In a submission to the ongoing inquiry into the law, which was passed on 6 December, FastMail chief executive Bron Gondwana said the company's customers were "deeply concerned that they cannot trust the Australian Government to properly manage, monitor and control the flow of access requests".
"They don't trust the government's technical capabilities (activities around the MyHealthRecord and Robodebt are sources for justification for this view)."
Gondwana dealt with one of the much-discussed aspects of the law — systemic weakness — by pointing that any capability in a system that was not documented, designed and tested along with the rest of the system would add a systemic weakness.
Keeping the functionality provided by any TCN was fine, he said, but the existence of the TCN should not be kept secret.
Among the changes FastMail has suggested are that companies be allowed to disclose that they have received a technical capability notice.
Elaborating, Gondwana said the secrecy requirements would place all companies, which build a trusted relationship with their customers, at risk.
"To conclude that additional capabilities built under TCN can be kept a secret, whether from staff or customers, is naive at best," he said.
"When the capability is discovered, [the law] threatens criminal penalties for acknowledging that the capability even exists.
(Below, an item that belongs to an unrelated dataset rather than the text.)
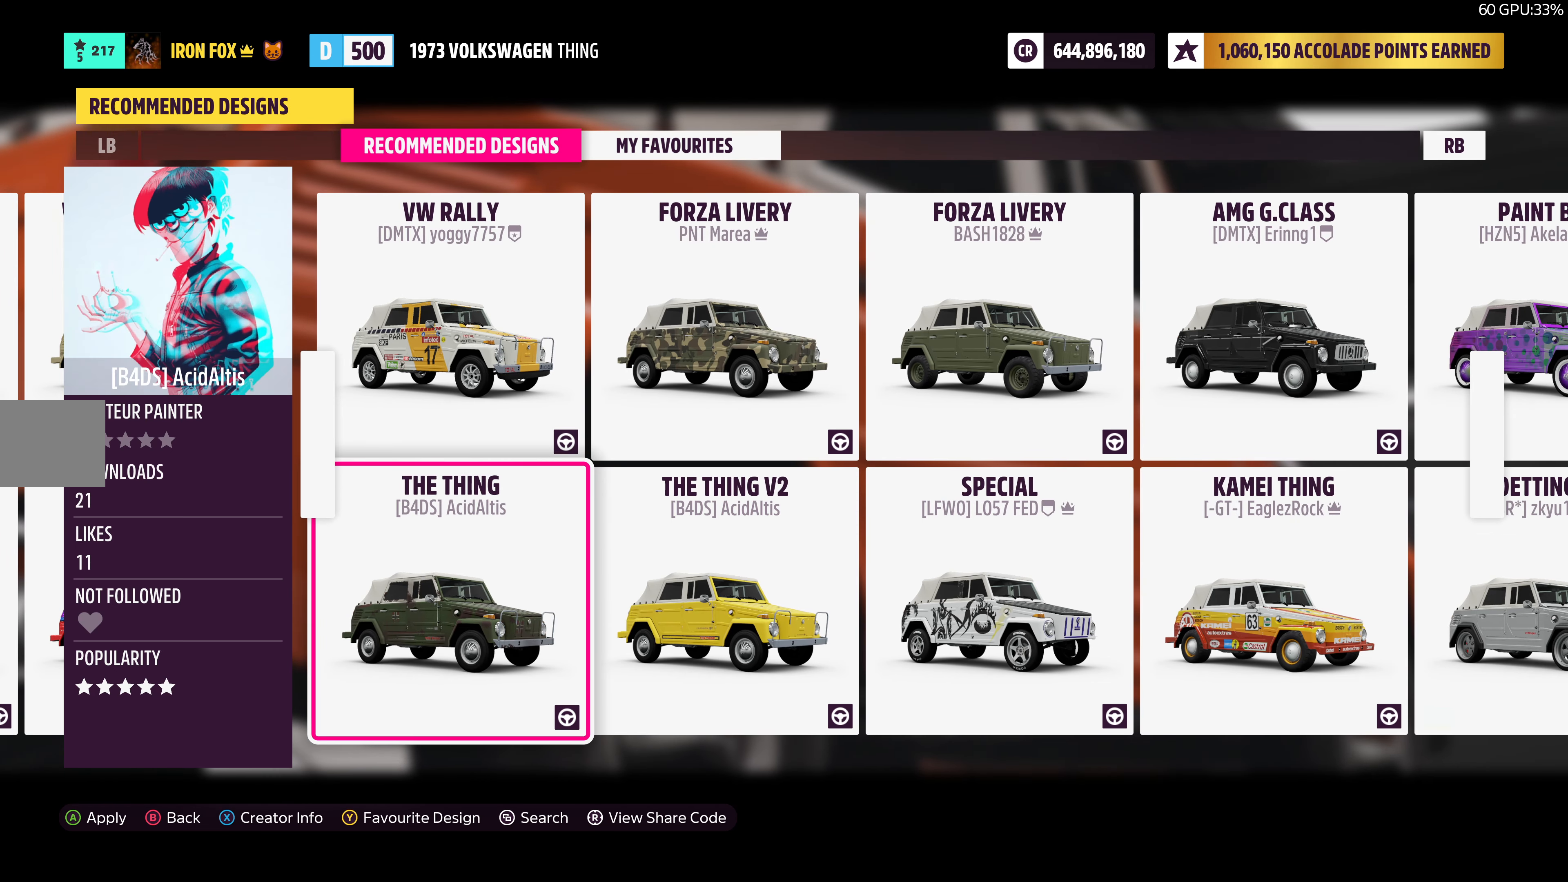
{"buttons": [], "left_stick": "center", "right_stick": "center", "events": []}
This is incompatible with best practices for computer security."
Gondwana said a reduction of foreign investment in Australian start-ups was bound to occur as nobody would want to invest in a product that could be compromised without any warning.
"We are regularly being asked by customers if we plan to move. In addition to affecting current businesses, this bill has a chilling effect on anyone who might be considering starting a business," he pointed out.
"Technology companies have a choice of location that bricks-and-mortar companies do not.
"If Australians with great ideas choose to take their intellectual property to another country, it has a negative impact both by reducing future tax revenue and by depriving the technology community in Australia of another entrant."
Soon after the law was passed, the Parliamentary Joint Committee on Intelligence and Security began a fresh review of what is officially called the Telecommunications and Other Legislation Amendment (Assistance and Access) Act 2018). It is scheduled to submit a report by 3 April.